WIth this text, a call to justifyText(text, 30) would
return this text left- and right-justified with 30 characters per line, as such:
"""\
We hold these truths to be
self-evident: that all men are
created equal; that they are
endowed by their Creator with
certain unalienable rights;
that among these are life,
liberty, and the pursuit of
happiness."""
Here are some specifics to keep in mind:
- You should first replace all sequences of any length of whitespace
(spaces, tabs, newlines) with a single space.
- Then, for each line except the last line, find the space as far to the
right as possible while still allowing the line to remain under the given
width restriction. That space will be replaced with a newline ("\n").
- What if a line has no such space, and instead it is solid non-spaces?
This is unlikely, but we still have to deal with it. In this case,
just insert a newline at the given line width. Do not add a hyphen in
this case.
- Now, unless the line is a perfect fit in the given width (as in the
second line above ), you will have
to add some extra spaces to make it fit exactly. Consider the first
line in the example above ("We hold these truths to be"). There are 5
total spaces (one between each word), and since the line is 26 characters
long, it requires 4 more spaces to pad out to a width of 30. This is
done by adding an extra space to each space from left-to-right. In
this case the first 4 spaces are now 2 spaces, and the last space is still
one space. This process works in general, so you may have to add more
than one extra space of padding to each gap (such as the 3 total spaces
between "certain" and "unalienable"), and there cannot be more than a
1-space difference between any two gaps on a line, and the extra spaces must all be on the
left side of the line.
- The last row is not justified.
-
bonus/optional: findFirstRecursiveFunctionCall
[2.5 pts]
Write the function findFirstRecursiveFunctionCall that takes a string of Python
code (similar to the previous problem), and returns the name of the first
occurrence in the code of a recursive function -- that is, a function that calls
itself. If there are no recursive functions, your function should return
the value None. You are responsible for properly handling comments and
strings. You are not responsible for mutually-recursive functions (for
example, a function f that calls g, which in turn calls f). And don't
worry about unnamed lambda functions or other inobvious cases (such as functions
as parameters). If you don't understand that previous sentence, just
understand the first few words ("don't worry").
- bonus/optional:
contest1 [5 pts -- 1/2 point per
problem]
Students may complete the problems from our first programming contest (contest1) for bonus
on hw3. Do not submit this with hw3, however. Instead, submit
directly with contest1. Also, on this part and only this part of the
assignment, you may work in teams of 2 rather than SOLO. You may not
change teams, though, so choose partners wisely. If you choose to work on
a team, each student must make their own submission, though it can be of the
same file, and the file must indicate at the top the names of both students.

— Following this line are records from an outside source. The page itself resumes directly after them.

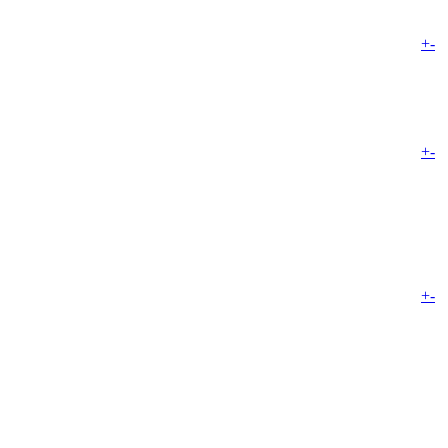
+
-
+
-
+
-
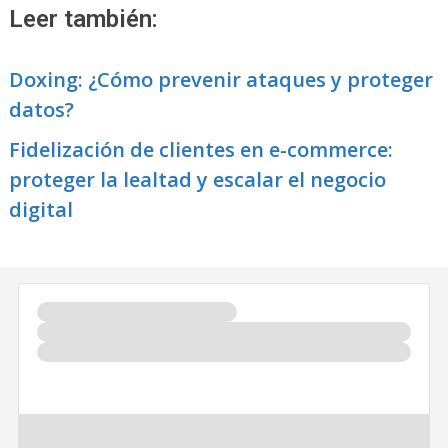
Leer también:
Doxing: ¿Cómo prevenir ataques y proteger
datos?
Fidelización de clientes en e-commerce:
proteger la lealtad y escalar el negocio
digital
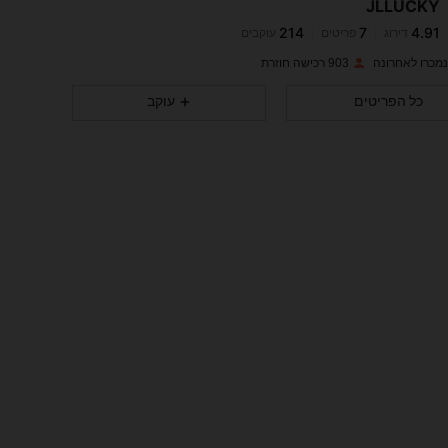
JLLUCKY
214
7
4.91
דירוג
פריטים
עוקבים
K***n
שילם
לפני יום אחד
903 רכישה חוזרת
214
7
4.91
כל הפריטים
עוקב
214
7
4.91
214
7
4.91
214
7
4.91
214
7
4.91
214
7
4.91
214
7
4.91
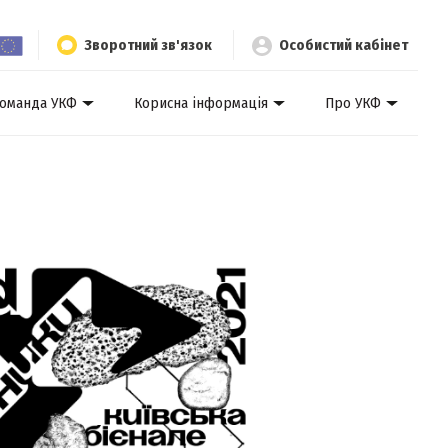
Зворотний зв'язок
Особистий кабінет
оманда УКФ
Корисна інформація
Про УКФ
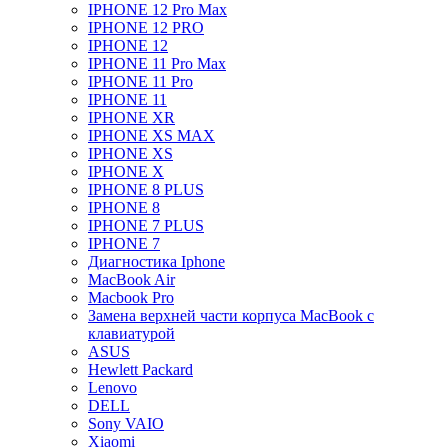
IPHONE 12 Pro Max
IPHONE 12 PRO
IPHONE 12
IPHONE 11 Pro Max
IPHONE 11 Pro
IPHONE 11
IPHONE XR
IPHONE XS MAX
IPHONE XS
IPHONE X
IPHONE 8 PLUS
IPHONE 8
IPHONE 7 PLUS
IPHONE 7
Диагностика Iphone
MacBook Air
Macbook Pro
Замена верхней части корпуса MacBook с
клавиатурой
ASUS
Hewlett Packard
Lenovo
DELL
Sony VAIO
Xiaomi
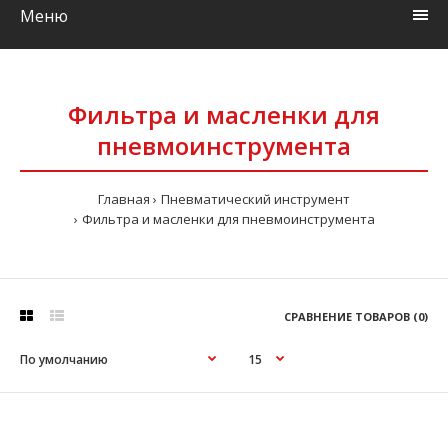
Меню
Фильтра и масленки для
пневмоинструмента
Главная
Пневматический инструмент
Фильтра и масленки для пневмоинструмента
СРАВНЕНИЕ ТОВАРОВ (0)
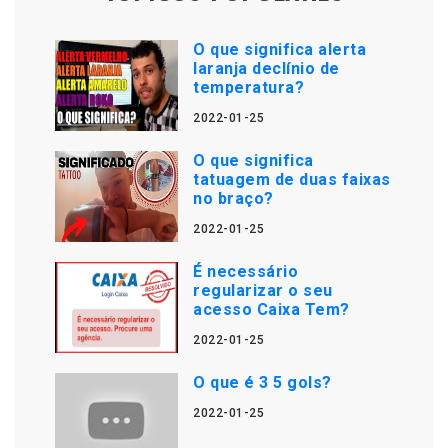
O que significa alerta
laranja declínio de
temperatura?
2022-01-25
O que significa
tatuagem de duas faixas
no braço?
2022-01-25
É necessário
regularizar o seu
acesso Caixa Tem?
2022-01-25
O que é 3 5 gols?
2022-01-25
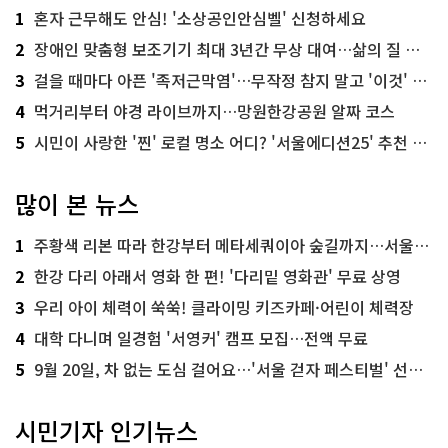
1
혼자 근무해도 안심! '소상공인안심벨' 신청하세요
2
장애인 맞춤형 보조기기 최대 3년간 무상 대여…삶의 질 높인다
3
걸을 때마다 아픈 '족저근막염'…무작정 참지 말고 '이것' 해보세요!
4
먹거리부터 야경 라이브까지…망원한강공원 알짜 코스
5
시민이 사랑한 '찐' 로컬 명소 어디? '서울에디션25' 추천 코스
많이 본 뉴스
1
주황색 리본 따라 한강부터 메타세쿼이아 숲길까지…서울둘레길 15코스
2
한강 다리 아래서 영화 한 편! '다리밑 영화관' 무료 상영
3
우리 아이 체력이 쑥쑥! 클라이밍 키즈카페·어린이 체력장
4
대학 다니며 일경험 '서영커' 캠프 모집…전액 무료
5
9월 20일, 차 없는 도심 걸어요…'서울 걷자 페스티벌' 선착순 5천명
시민기자 인기뉴스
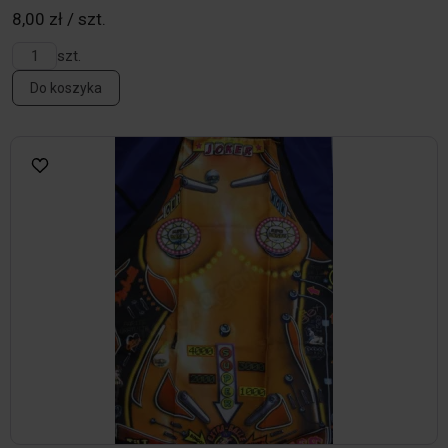
8,00 zł / szt.
szt.
Do koszyka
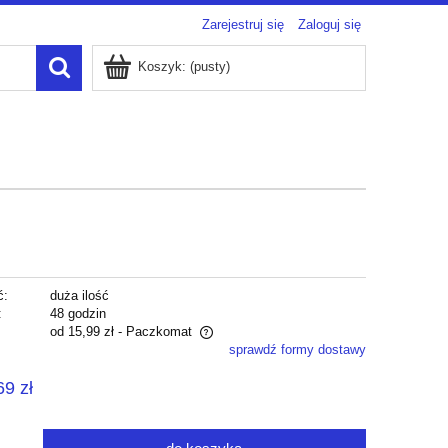
Zarejestruj się
Zaloguj się
Koszyk:
(pusty)
ć:
duża ilość
:
48 godzin
od 15,99 zł
- Paczkomat
sprawdź formy dostawy
zawiera ewentualnych kosztów
69 zł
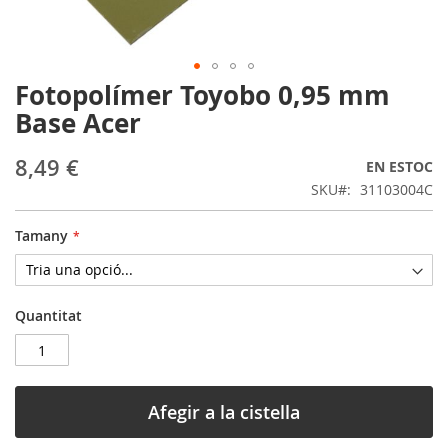
Fotopolímer Toyobo 0,95 mm
Skip
to
Base Acer
the
beginning
8,49 €
EN ESTOC
of
the
SKU
31103004C
images
gallery
Tamany
Quantitat
Afegir a la cistella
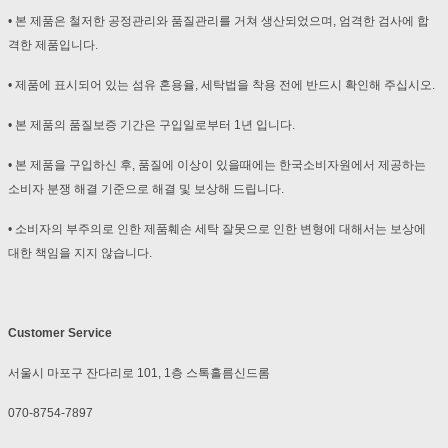
• 본 제품은 철저한 공정관리와 품질관리를 거쳐 생산되었으며, 엄격한 검사에 합
격한 제품입니다.
• 제품에 표시되어 있는 섬유 혼용율, 세탁법을 착용 전에 반드시 확인해 주십시오.
• 본 제품의 품질보증 기간은 구입일로부터 1년 입니다.
• 본 제품을 구입하신 후, 품질에 이상이 있을때에는 한국소비자원에서 제공하는
소비자 분쟁 해결 기준으로 해결 및 보상해 드립니다.
• 소비자의 부주의로 인한 제품훼손 세탁 잘못으로 인한 변형에 대해서는 보상에
대한 책임을 지지 않습니다.
Customer Service
서울시 마포구 잔다리로 101, 1층 스톡홀름신드롬
070-8754-7897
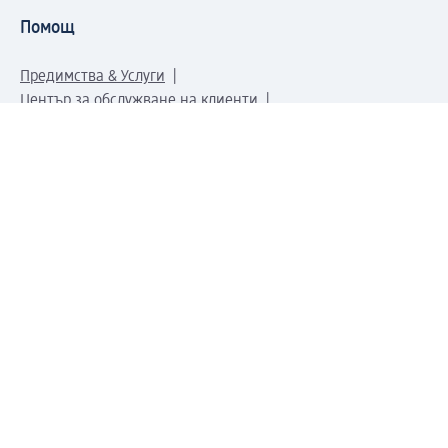
Помощ
Предимства & Услуги
Център за обслужване на клиенти
Доставка & Изпращане
Връщане на стока
За dm концерна
За нас
Нашата отговорност
Работа в dm
Преса
Маршрут до Централен офис
dm Централен склад
Продуктов свят
dm Свят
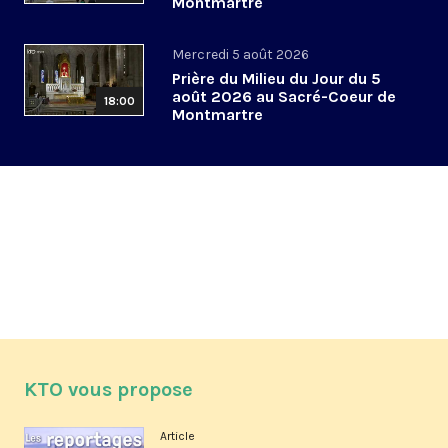
Montmartre
Mercredi 5 août 2026
Prière du Milieu du Jour du 5
août 2026 au Sacré-Coeur de
18:00
Montmartre
KTO vous propose
Article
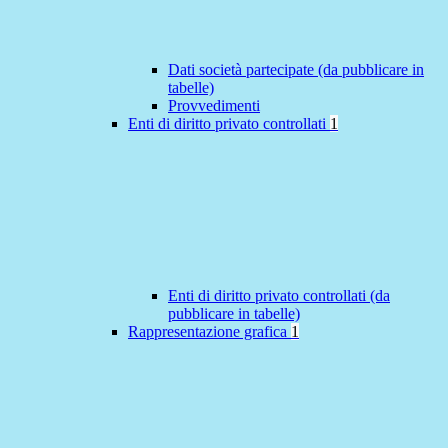
Dati società partecipate (da pubblicare in
tabelle)
Provvedimenti
Enti di diritto privato controllati
1
Enti di diritto privato controllati (da
pubblicare in tabelle)
Rappresentazione grafica
1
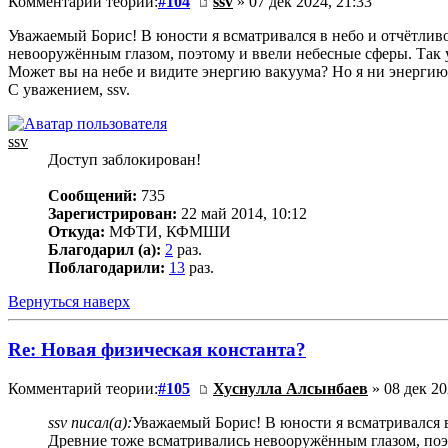
Комментарий теории:
#104
ssv
» 07 дек 2024, 21:33
Уважаемый Борис! В юности я всматривался в небо и отчётливо
невооружённым глазом, поэтому и ввели небесные сферы. Так 
Может вы на небе и видите энергию вакуума? Но я ни энергию
С уважением, ssv.
ssv
Доступ заблокирован!
Сообщений:
735
Зарегистрирован:
22 май 2014, 10:12
Откуда:
МФТИ, КФМШИ
Благодарил (а):
2
раз.
Поблагодарили:
13
раз.
Вернуться наверх
Re: Новая физическая константа?
Комментарий теории:
#105
Хуснулла Алсынбаев
» 08 дек 20
ssv писал(а):
Уважаемый Борис! В юности я всматривался в 
Древние тоже всматривались невооружённым глазом, поэт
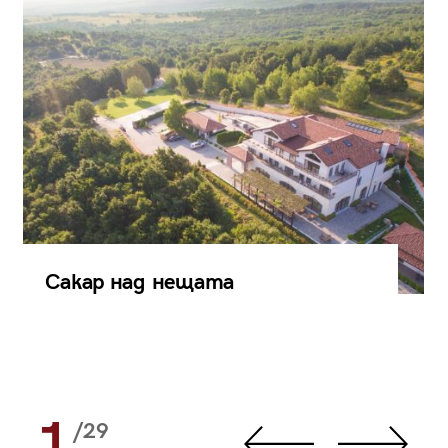
Сакар над нещата
1
/29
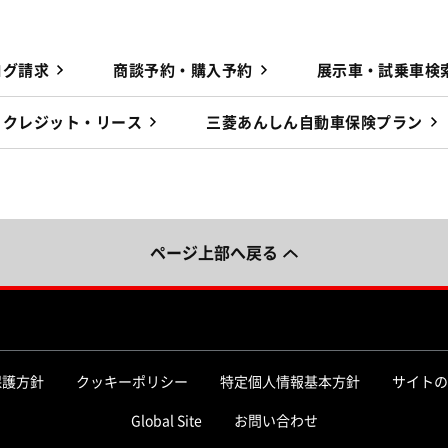
ログ請求
商談予約・購入予約
展示車・試乗車検
クレジット・リース
三菱あんしん自動車保険プラン
ページ上部へ戻る
保護方針
クッキーポリシー
特定個人情報基本方針
サイトの
Global Site
お問い合わせ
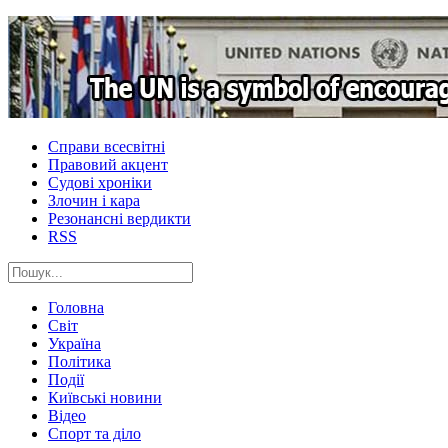
Справи всесвітні
Правовий акцент
Судові хроніки
Злочин і кара
Резонансні вердикти
RSS
Головна
Світ
Україна
Політика
Події
Київські новини
Відео
Спорт та діло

These are unusual rules, especially for homework assignments, so be sure to
understand they apply exclusively to the contest1 problems for bonus and
definitely not in general. If you actually participated in contest1, you
may reuse your code from there (though now you have to clean it up, since style
does count in homeworks, even in bonus!). Also, if you were on a
team in contest1, you may continue working as a team on this bonus, or as
individuals, but not as a team with anyone other than who you started with.